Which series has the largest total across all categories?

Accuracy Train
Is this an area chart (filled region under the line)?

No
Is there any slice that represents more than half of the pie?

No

^^^^^^^^^^^^^^^^

TASK OBJECTIVE: Reproduce the entries above word for word.

EXERCISE ANSWER:
Which series has the largest total across all categories?

Accuracy Train
Is this an area chart (filled region under the line)?

No
Is there any slice that represents more than half of the pie?

No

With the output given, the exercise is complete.